Generative AI refers to AI systems that produce new content — text, images, code, audio, or video — by learning patterns from training data, rather than following explicitly programmed rules. It is the technology behind the most widely deployed AI tools of 2024–26, and the category most immediately relevant to enterprise governance.
How it differs from earlier AI
Earlier AI systems were largely discriminative — they classified inputs into categories, such as spam detection, credit scoring, or image recognition. Generative AI goes further: it creates outputs that did not previously exist. A text generation model does not retrieve a stored answer; it constructs a new one, word by word, based on learned patterns. This distinction is significant for governance because generative outputs are inherently variable, cannot be pre-approved, and carry risks that discriminative models do not.
Types of generative AI and their risks
| Type | Common tools | Primary governance risks |
|---|---|---|
| Text generation | ChatGPT, Claude, Gemini, Copilot | Hallucination, bias, professional liability, confidentiality breach |
| Image generation | Midjourney, DALL-E, Stable Diffusion | Copyright infringement, deepfakes, reputational harm, consent issues |
| Code generation | GitHub Copilot, Cursor, Gemini Code | Security vulnerabilities, copyright in training data, incorrect logic |
| Audio / voice synthesis | ElevenLabs, Suno, voice cloning tools | Impersonation fraud, consent violations, reputational damage |
| Video generation | Sora, Runway, Kling | Deepfake harm, non-consensual content, disinformation |
The regulatory picture
The EU AI Act creates a specific category — General Purpose AI (GPAI) — to address the most capable generative AI models. These are subject to transparency requirements, copyright compliance obligations, and for the most capable systems, additional safety obligations including adversarial testing and incident reporting, in force from August 2025.

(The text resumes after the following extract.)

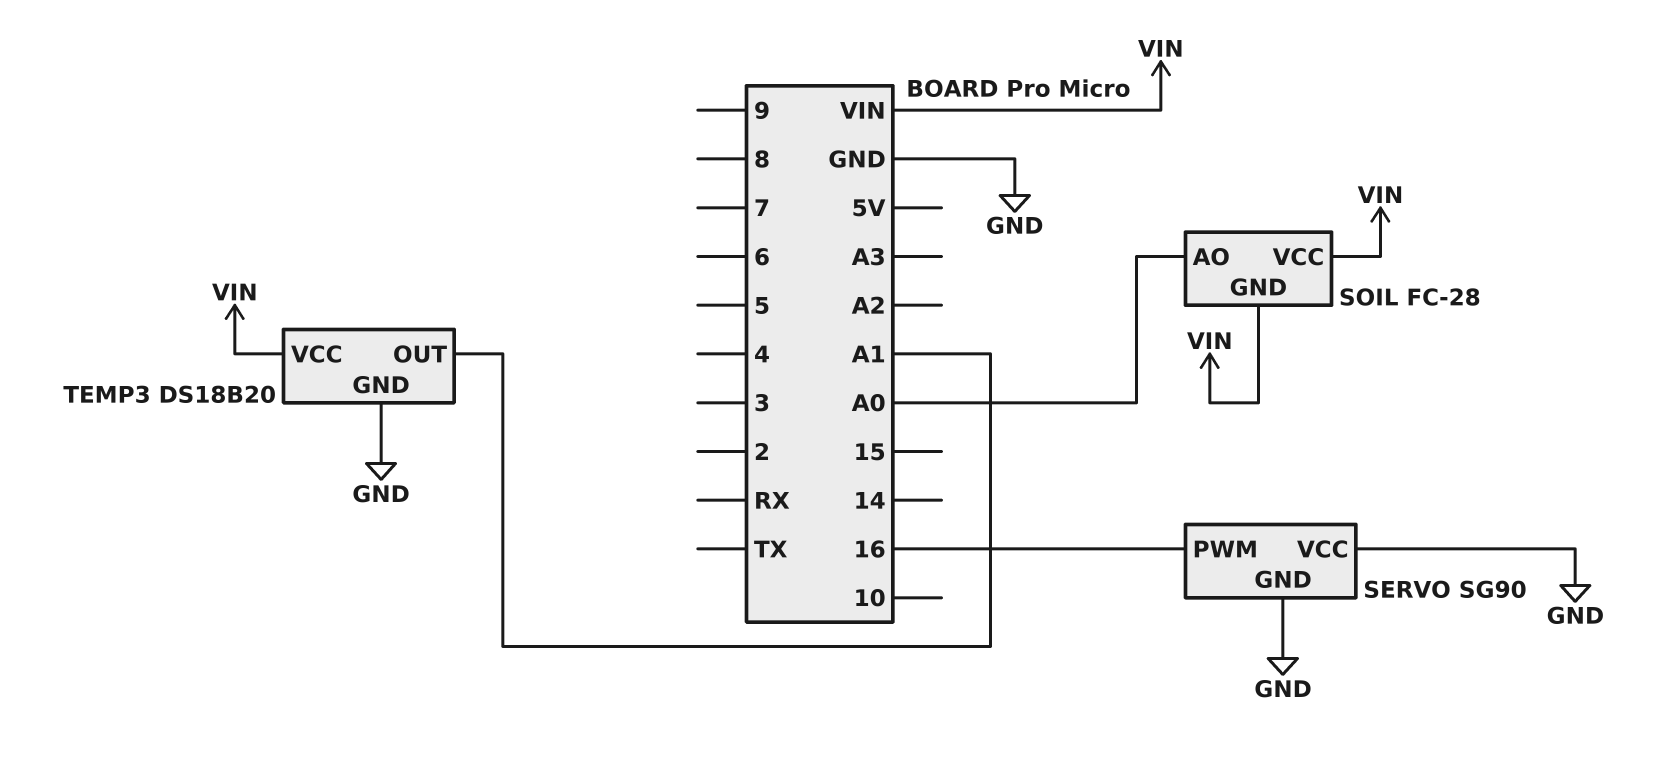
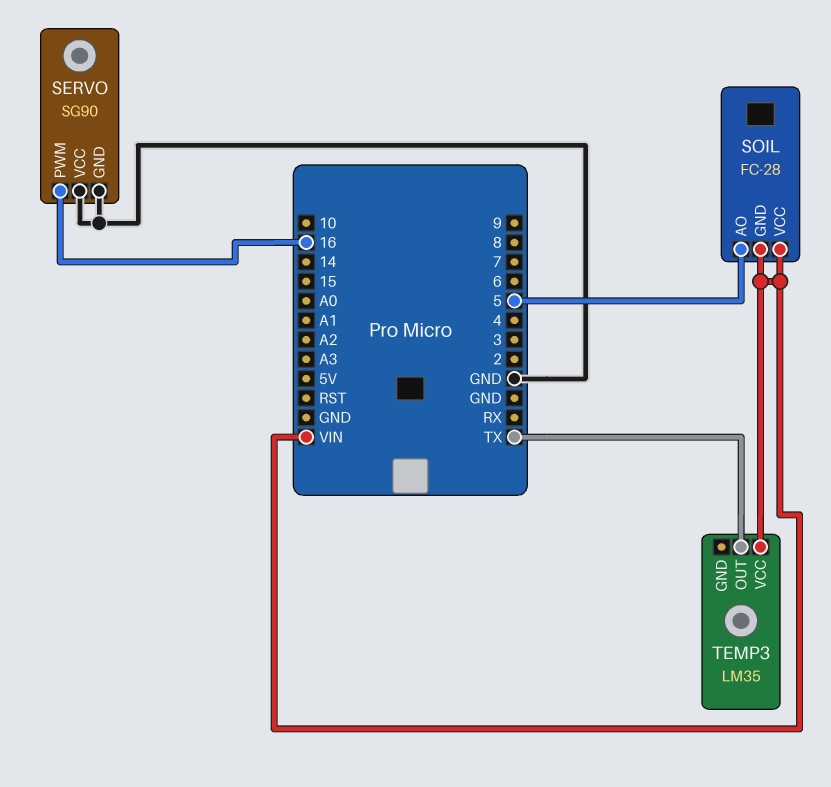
SOIL pin AO: A0 -> 5
TEMP3: DS18B20 -> LM35
TEMP3 pin GND: GND -> none
TEMP3 pin OUT: A1 -> TX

In Australia, generative AI is not specifically regulated but existing laws apply. The Privacy Act governs how personal information is processed by AI. Australian Consumer Law applies to AI-generated product claims. Professional conduct standards from AHPRA, Law Societies, and accounting bodies apply to AI-assisted professional work. And the AI6 framework establishes governance expectations for organisations deploying generative AI tools.